Recommendation: Option C (Hybrid)

Rationale

  1. Time-sensitive - They're already using worklog compression, need it now
  2. Teaching vehicle - A real skill is better than abstract docs
  3. Risk mitigation - If they don't have time to learn, they still have working skill
  4. Community building - Sets precedent for collaborative skill development
  5. Pattern validation - Tests our Nix flake module approach

Implementation Plan

Us (Next 1-2 hours):

  1. Create skills/worklog-compression/ skill
  2. Adapt their existing scripts (compress_worklog.sh, archive_old_worklogs.sh)
  3. Write SKILL.md with their workflow
  4. Add to our Nix flake packages
  5. Document how to use it
  6. Commit to skills repo

Them (When ready):

  1. Point them to the skill we built
  2. Show them AGENTS.md and template skill
  3. They test the skill in their environment
  4. They fork/modify to their needs
  5. Optional: They submit improvements back

Collaboration Points:

  • We review their modifications
  • They report bugs/feature requests
  • We help with Nix packaging if needed
  • Knowledge exchange on workflow patterns

Next Steps

  1. Confirm with user - Is hybrid approach acceptable?
  2. Build MVP skill - 1-2 hour effort
  3. Deploy to ops-dev - Use our Nix flake module
  4. Create handoff doc - How to modify/maintain
  5. Schedule knowledge transfer - When they're ready to take over

Comparison: Skills Repo vs Their Repo

If Skill Lives in skills repo (dan/skills)

Pros:

  • Centralized discovery (one place to find all skills)
  • Our Nix flake already set up
  • Shared improvement (others could use it)
  • Consistent structure (all skills follow same pattern)

Cons:

  • They need access to this repo to modify
  • Deployment coupling (need to pull this repo)
  • Version sync issues (their changes affect others)

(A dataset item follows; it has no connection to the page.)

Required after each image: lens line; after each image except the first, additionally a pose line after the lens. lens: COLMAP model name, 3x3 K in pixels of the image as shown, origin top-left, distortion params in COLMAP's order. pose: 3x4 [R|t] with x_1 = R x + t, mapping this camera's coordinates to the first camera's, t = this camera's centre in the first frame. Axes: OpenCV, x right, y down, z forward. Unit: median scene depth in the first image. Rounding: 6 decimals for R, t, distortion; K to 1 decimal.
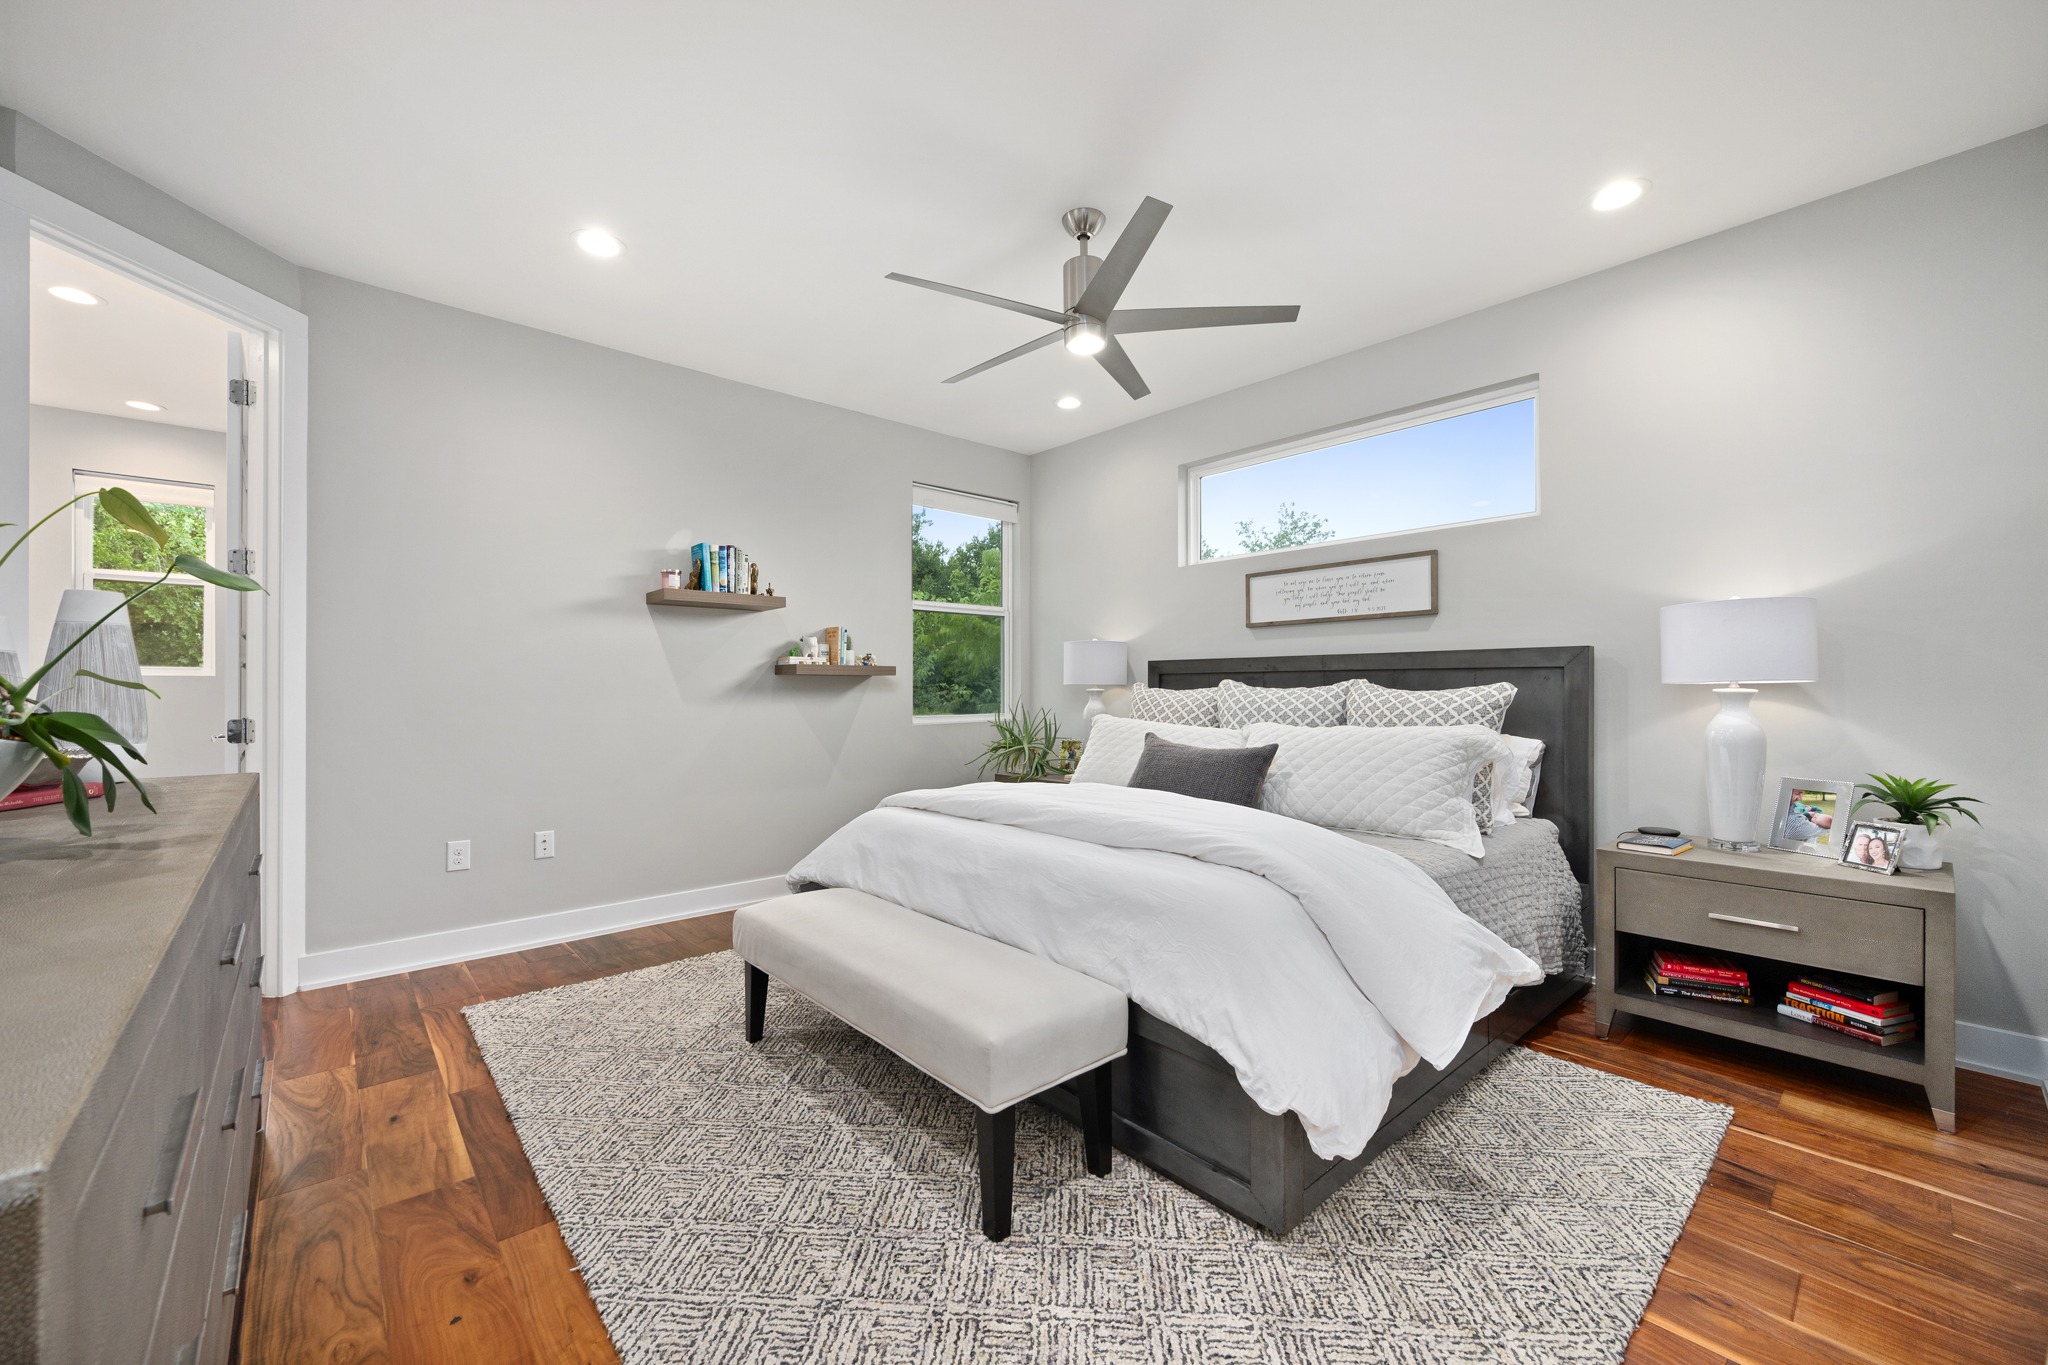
lens RADIAL K [[804.5, 0, 1018.3], [0, 804.5, 694.4], [0, 0, 1]] dist [0.000884, 0.000046]
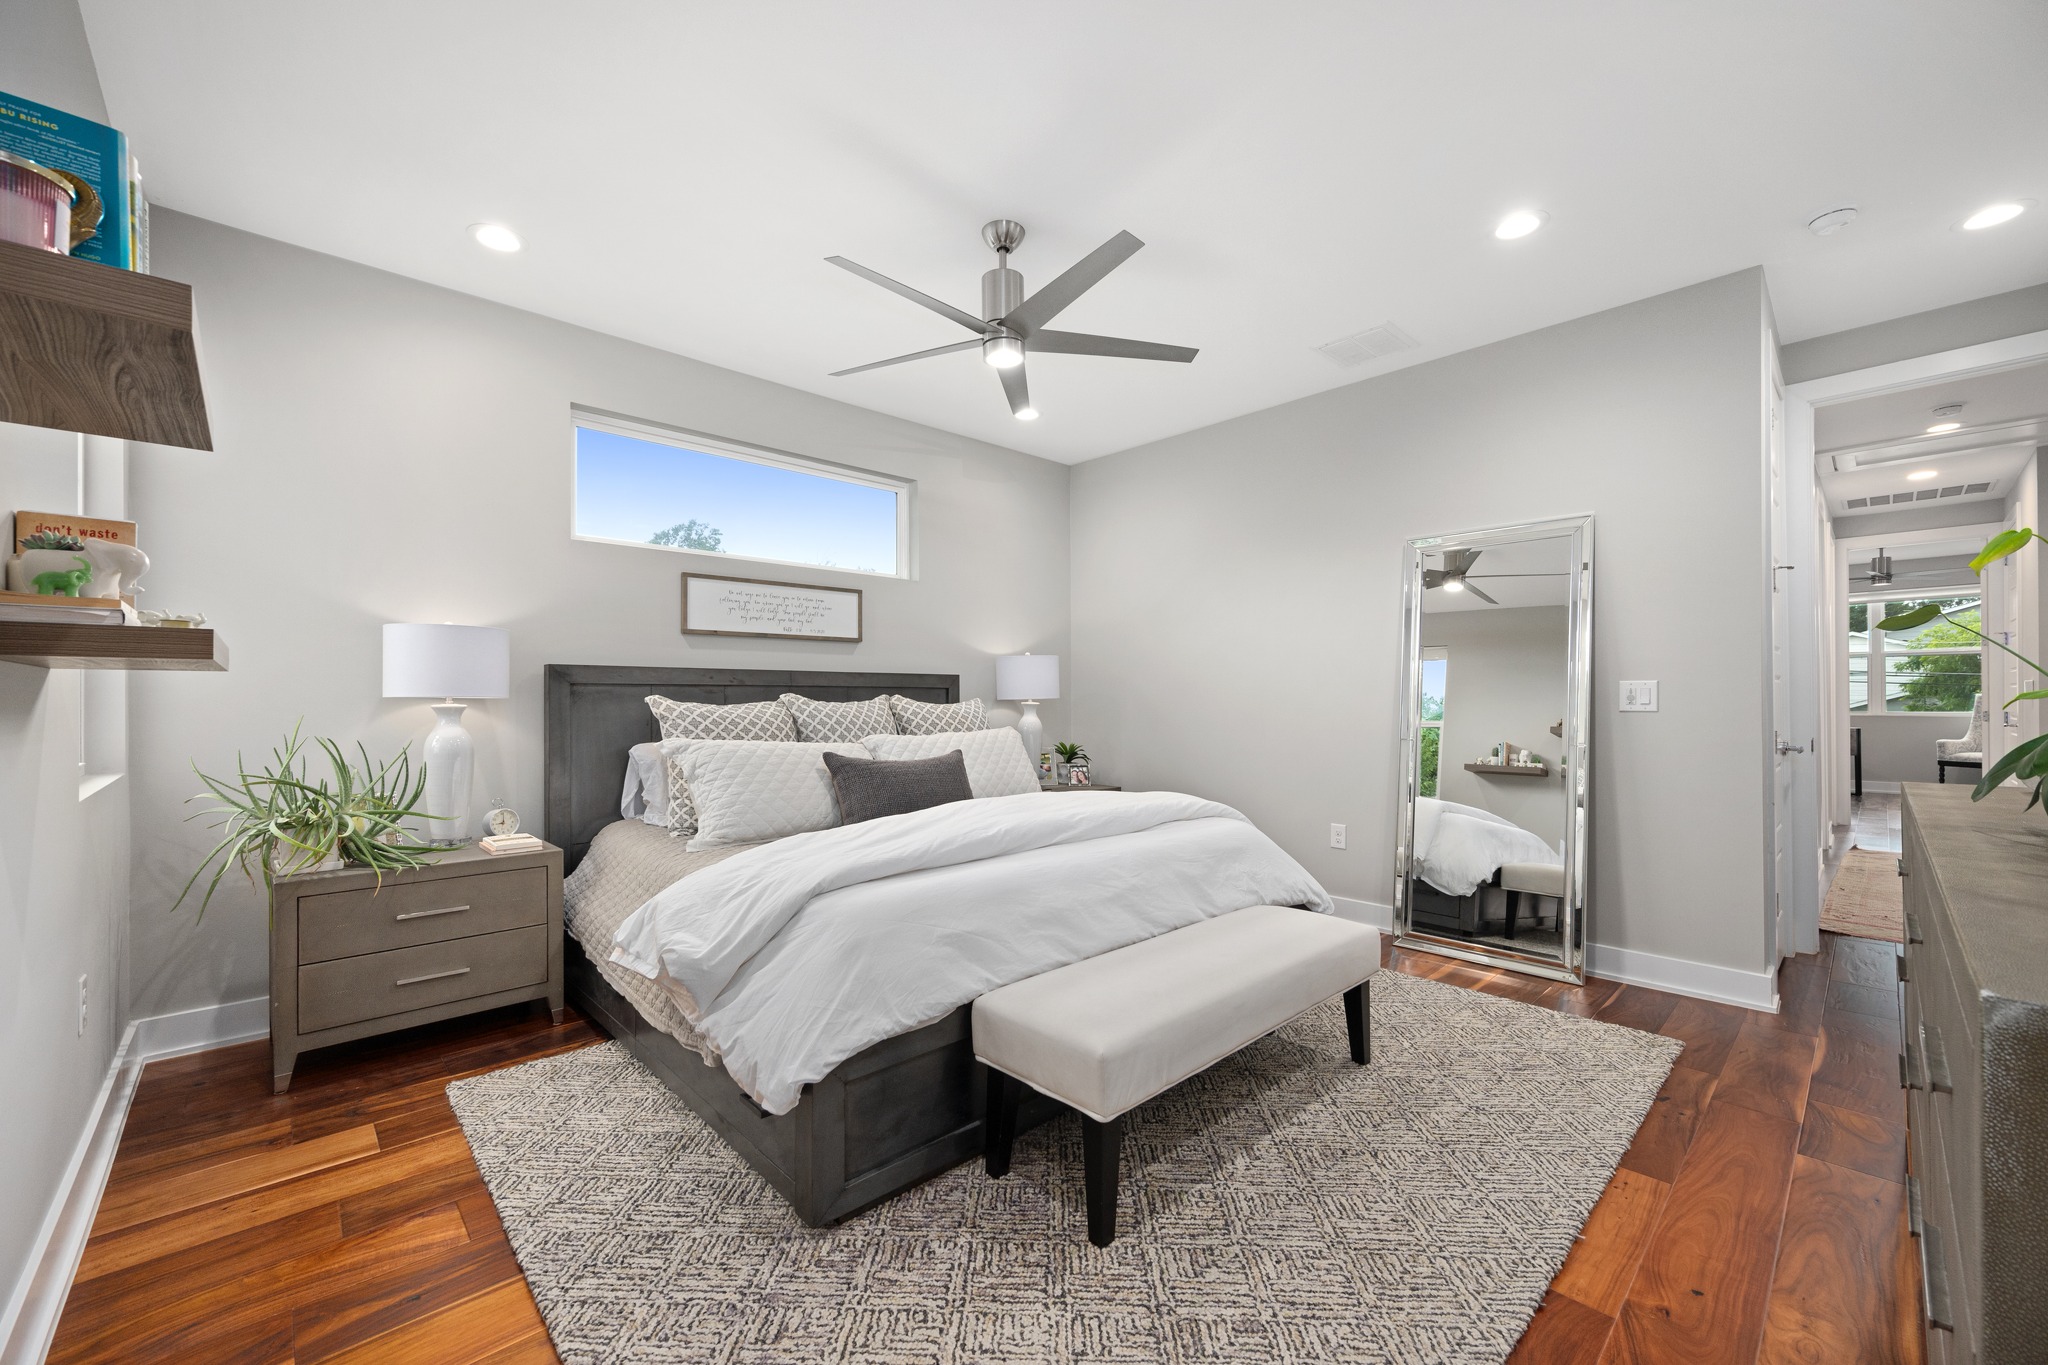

If Skill Lives in Their Repo (dan/prox-setup)

Pros:

  • Full control (no PRs needed to modify)
  • Independent versioning (break things freely)
  • Deployment coupled to their environment
  • Natural fit (skill alongside the workflow it supports)

Cons:

  • Not discoverable by others
  • Need to create their own Nix flake (or use ours via input)
  • Duplicate effort if others want similar

Recommendation

Start here, migrate there:

  1. Build MVP in dan/skills (fast iteration, we control)
  2. Once stable, they can:
    • Keep using from our repo (via Nix flake input)
    • Copy to their repo (for full control)
    • Maintain in both (improvements flow back)

Questions for User

  1. Timeline: How urgently do you need this? (affects whether we build or teach)
  2. Ownership preference: Do you want to maintain this long-term or prefer we do?
  3. Learning goal: Is learning skill development important, or just having working skill?
  4. Collaboration model: Comfortable with PRs back to skills repo, or prefer isolation?
  5. Deployment: ops-dev only, or other VMs too?
  • Recent worklog: 2025-11-09-ops-dev-vm-mobile-connectivity-and-skills-deployment.org

    • They deployed tufte-press skill to ops-dev
    • Used flake bundling approach (environment.etc)
    • Understand skills deployment pattern
    • Already have Forgejo repository for skills
  • Their agent knows:

    • How to write worklogs (206 examples)
    • Shell scripting patterns
    • Git integration patterns
    • Org-mode structure
  • We know:

    • Skill architecture
    • AGENTS.md guidelines
    • Nix flake packaging
    • Testing/validation patterns

Best outcome: Combine expertise - we scaffold structure, they provide domain knowledge.